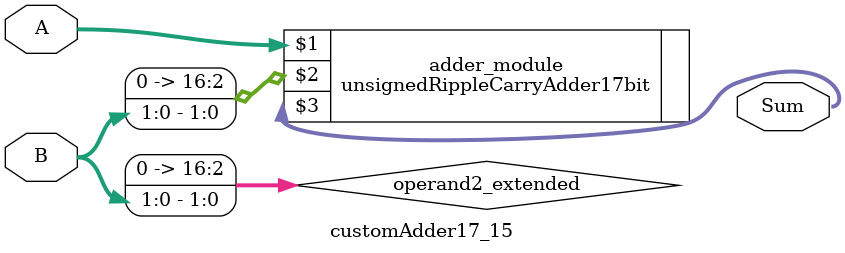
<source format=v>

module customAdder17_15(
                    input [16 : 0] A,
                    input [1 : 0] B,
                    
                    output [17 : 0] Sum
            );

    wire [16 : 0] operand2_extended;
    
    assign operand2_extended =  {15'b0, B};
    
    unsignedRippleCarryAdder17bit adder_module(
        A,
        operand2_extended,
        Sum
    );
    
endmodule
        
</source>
=-=-=-=-=
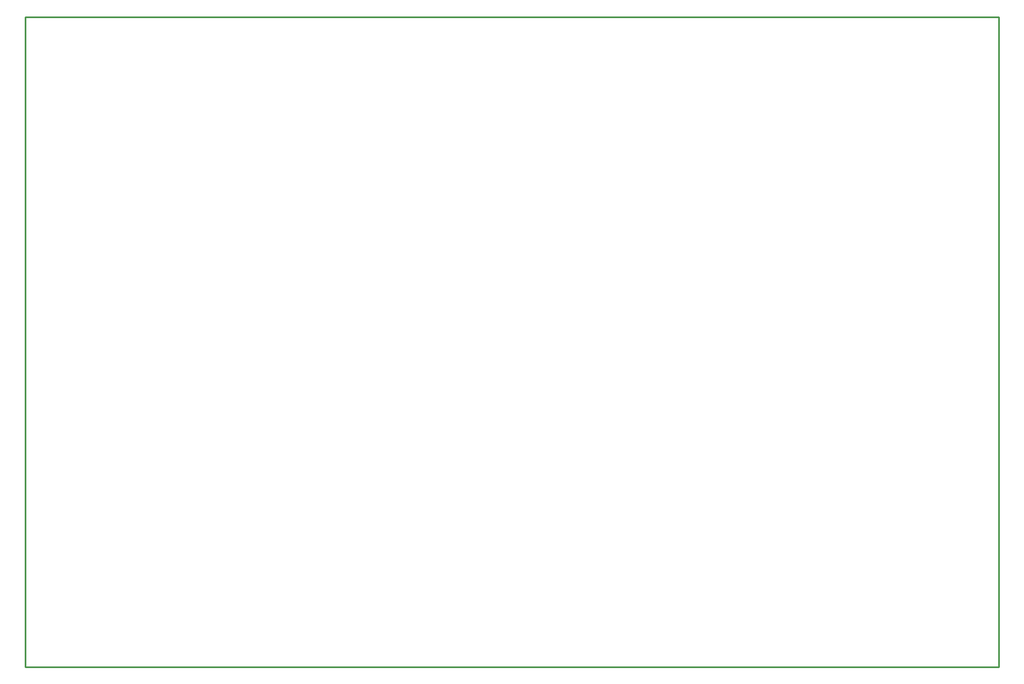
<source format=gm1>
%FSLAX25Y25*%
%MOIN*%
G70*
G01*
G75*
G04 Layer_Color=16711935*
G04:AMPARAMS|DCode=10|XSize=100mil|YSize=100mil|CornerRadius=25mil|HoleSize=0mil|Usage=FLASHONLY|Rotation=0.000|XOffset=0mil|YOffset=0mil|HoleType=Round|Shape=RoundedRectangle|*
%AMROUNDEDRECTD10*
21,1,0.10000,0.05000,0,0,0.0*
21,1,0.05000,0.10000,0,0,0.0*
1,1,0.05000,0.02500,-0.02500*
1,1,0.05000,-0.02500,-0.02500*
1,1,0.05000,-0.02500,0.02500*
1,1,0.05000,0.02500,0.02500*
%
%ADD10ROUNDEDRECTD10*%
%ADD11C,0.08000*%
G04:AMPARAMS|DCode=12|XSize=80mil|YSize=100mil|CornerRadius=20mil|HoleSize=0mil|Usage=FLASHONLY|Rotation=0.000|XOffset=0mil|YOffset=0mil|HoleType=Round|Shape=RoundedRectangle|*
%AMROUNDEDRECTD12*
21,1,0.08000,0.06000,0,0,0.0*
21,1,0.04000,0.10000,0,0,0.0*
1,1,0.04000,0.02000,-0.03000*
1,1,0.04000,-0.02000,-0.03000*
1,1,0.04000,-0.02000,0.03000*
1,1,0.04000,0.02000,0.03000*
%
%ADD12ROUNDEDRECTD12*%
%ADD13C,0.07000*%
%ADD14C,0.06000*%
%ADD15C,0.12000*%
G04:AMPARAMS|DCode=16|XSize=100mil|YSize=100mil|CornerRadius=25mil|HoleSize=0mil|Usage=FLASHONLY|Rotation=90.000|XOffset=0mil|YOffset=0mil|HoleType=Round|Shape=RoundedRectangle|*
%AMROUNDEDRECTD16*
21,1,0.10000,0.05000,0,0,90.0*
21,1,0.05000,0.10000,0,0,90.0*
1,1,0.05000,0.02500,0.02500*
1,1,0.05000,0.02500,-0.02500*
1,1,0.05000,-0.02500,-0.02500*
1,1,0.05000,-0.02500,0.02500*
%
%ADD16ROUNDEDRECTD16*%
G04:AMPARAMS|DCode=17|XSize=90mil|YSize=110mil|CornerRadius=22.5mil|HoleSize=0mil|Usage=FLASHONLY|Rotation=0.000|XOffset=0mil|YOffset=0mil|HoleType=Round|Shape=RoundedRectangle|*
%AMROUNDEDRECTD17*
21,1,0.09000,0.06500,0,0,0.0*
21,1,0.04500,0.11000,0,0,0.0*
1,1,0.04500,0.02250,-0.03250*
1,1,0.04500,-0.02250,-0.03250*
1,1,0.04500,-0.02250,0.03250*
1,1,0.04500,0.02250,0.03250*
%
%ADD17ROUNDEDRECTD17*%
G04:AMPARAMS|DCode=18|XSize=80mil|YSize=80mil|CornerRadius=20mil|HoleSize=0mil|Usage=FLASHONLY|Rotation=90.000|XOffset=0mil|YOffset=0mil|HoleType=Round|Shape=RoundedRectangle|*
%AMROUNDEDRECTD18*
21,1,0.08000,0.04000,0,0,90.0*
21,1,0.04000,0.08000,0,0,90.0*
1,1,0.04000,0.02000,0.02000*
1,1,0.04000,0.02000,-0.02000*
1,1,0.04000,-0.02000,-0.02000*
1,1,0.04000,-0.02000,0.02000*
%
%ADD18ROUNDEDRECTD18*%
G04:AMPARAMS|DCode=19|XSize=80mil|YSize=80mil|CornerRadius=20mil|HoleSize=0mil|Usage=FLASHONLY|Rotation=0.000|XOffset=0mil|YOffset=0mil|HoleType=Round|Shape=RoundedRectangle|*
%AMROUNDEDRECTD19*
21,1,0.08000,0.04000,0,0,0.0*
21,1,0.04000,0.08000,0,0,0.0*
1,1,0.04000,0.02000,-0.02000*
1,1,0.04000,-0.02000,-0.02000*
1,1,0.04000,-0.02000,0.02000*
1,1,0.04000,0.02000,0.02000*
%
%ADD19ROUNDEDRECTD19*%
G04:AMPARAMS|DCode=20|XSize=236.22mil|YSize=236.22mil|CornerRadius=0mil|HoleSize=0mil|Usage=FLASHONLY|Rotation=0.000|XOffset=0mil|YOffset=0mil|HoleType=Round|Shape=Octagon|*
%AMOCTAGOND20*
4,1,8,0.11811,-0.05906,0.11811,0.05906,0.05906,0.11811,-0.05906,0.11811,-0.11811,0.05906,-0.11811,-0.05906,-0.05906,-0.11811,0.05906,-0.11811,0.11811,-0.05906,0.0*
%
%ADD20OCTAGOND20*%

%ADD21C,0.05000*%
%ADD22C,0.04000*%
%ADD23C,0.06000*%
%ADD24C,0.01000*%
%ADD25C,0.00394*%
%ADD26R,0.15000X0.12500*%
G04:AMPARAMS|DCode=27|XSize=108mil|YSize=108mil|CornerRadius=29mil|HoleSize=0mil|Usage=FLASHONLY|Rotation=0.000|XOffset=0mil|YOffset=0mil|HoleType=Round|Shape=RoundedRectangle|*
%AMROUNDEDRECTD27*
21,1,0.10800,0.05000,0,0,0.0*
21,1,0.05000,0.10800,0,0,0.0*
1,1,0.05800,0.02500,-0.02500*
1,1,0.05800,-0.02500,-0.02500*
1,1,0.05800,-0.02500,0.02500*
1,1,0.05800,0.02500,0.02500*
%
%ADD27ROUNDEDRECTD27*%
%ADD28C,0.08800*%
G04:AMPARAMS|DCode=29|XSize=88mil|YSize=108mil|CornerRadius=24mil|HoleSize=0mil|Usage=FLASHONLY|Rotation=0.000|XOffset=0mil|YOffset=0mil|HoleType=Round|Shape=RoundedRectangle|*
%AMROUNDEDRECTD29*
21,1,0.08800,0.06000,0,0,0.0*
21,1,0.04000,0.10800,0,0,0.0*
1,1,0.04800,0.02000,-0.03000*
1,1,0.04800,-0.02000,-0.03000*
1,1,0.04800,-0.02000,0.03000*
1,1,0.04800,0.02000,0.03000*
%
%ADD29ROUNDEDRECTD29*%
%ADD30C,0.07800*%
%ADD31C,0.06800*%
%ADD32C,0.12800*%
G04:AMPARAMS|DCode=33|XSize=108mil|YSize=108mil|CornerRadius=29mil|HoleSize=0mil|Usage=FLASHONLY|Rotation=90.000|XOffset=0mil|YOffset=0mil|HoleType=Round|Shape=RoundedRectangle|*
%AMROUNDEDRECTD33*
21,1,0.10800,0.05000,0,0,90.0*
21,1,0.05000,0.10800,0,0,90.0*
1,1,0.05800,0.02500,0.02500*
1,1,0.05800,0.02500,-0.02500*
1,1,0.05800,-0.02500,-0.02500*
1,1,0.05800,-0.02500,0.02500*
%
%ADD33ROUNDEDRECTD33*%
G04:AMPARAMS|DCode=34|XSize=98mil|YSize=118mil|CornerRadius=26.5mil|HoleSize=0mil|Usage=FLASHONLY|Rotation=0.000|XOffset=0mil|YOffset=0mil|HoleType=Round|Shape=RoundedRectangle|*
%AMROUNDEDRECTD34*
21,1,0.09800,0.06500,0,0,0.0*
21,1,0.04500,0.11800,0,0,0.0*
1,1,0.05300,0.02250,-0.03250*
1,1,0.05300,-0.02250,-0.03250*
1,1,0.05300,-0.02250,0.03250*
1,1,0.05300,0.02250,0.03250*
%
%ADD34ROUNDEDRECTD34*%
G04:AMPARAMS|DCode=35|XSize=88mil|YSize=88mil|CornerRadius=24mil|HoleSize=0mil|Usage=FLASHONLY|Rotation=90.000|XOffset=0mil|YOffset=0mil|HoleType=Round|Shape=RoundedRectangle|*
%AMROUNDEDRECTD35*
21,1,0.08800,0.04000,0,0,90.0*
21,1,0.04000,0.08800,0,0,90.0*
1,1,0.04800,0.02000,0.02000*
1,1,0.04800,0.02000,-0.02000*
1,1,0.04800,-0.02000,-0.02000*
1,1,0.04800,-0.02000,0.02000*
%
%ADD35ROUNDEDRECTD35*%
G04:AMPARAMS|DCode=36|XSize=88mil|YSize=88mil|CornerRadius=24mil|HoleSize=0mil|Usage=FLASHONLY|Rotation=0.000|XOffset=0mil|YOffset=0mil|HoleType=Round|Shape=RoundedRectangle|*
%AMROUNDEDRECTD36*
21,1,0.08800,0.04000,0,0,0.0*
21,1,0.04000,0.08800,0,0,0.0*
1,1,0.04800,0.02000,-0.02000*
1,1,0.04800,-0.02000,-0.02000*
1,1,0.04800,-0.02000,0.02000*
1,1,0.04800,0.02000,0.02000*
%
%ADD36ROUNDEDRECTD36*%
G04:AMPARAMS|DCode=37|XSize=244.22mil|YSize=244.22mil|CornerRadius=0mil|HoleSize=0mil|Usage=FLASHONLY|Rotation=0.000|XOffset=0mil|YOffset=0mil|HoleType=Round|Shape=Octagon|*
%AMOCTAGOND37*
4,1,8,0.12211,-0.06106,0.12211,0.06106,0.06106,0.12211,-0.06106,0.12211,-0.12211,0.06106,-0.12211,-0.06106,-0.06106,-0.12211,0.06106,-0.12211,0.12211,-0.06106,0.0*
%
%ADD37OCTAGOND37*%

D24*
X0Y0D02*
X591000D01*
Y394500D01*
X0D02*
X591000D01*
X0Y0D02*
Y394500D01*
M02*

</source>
=-=-=-=-=
Prompt: Among the entries above, find every line holding "source" and copy it.

Answer box:
<source format=v>
</source>
<source format=gm1>
</source>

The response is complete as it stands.